◆ ASSIGNED TASK: All lines from the one with "white desk [696,421,893,602]" onward, through the last line of the records below, are to be retyped word for word.

(Object tracking records)

»»

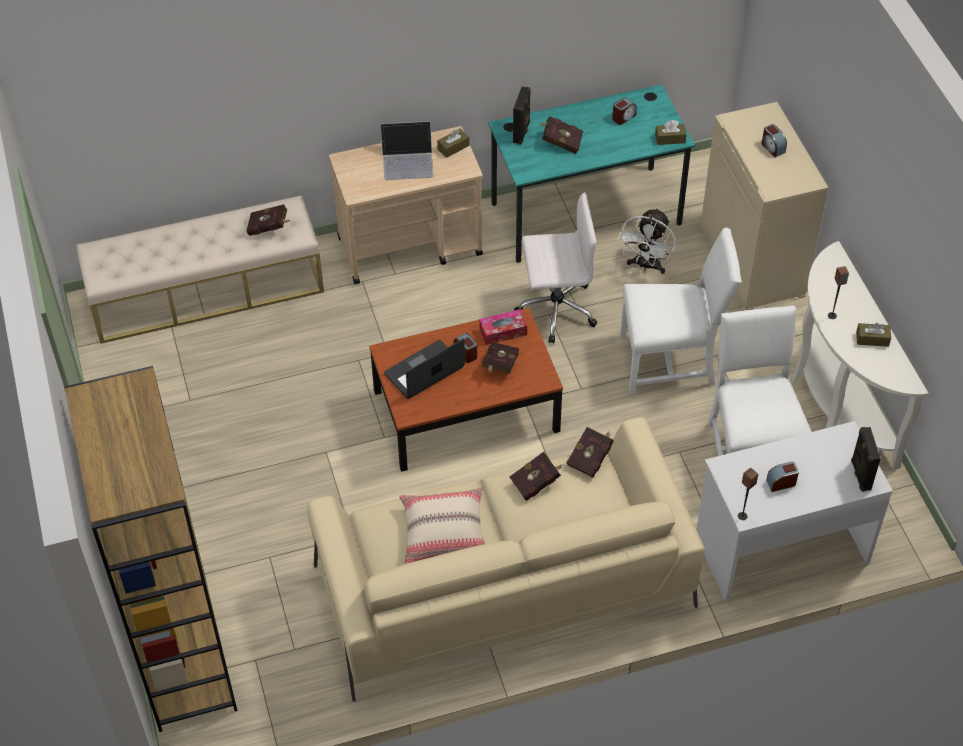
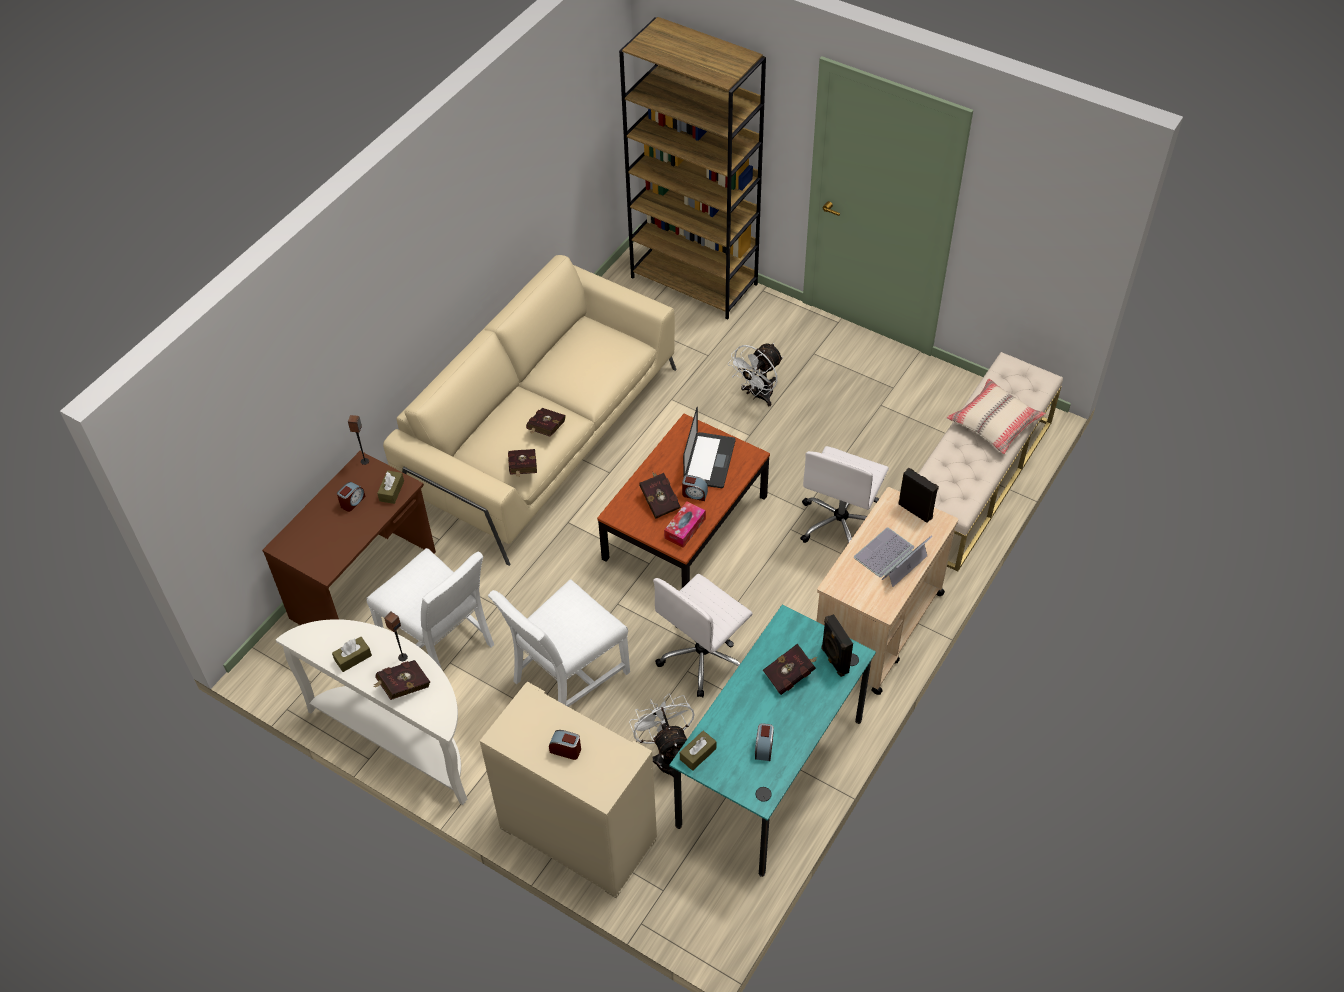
camera: 140 degrees right, 0 degrees up
red book [247,204,290,236] -> red book moved to [373,660,430,700]
beige pillow [399,488,485,564] -> beige pillow moved to [946,378,1046,454]
brown tissue box [437,129,469,158] -> brown tissue box moved to [377,470,404,504]
white desk [696,421,893,602] -> brown desk [262,451,436,625]
black speaker [851,427,881,492] -> black speaker moved to [899,467,939,523]
none -> white fan [728,343,783,406]
none -> white office chair [800,446,889,543]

««

◆ ANSWER BELOW:
white desk [696,421,893,602] -> brown desk [262,451,436,625]
black speaker [851,427,881,492] -> black speaker moved to [899,467,939,523]
none -> white fan [728,343,783,406]
none -> white office chair [800,446,889,543]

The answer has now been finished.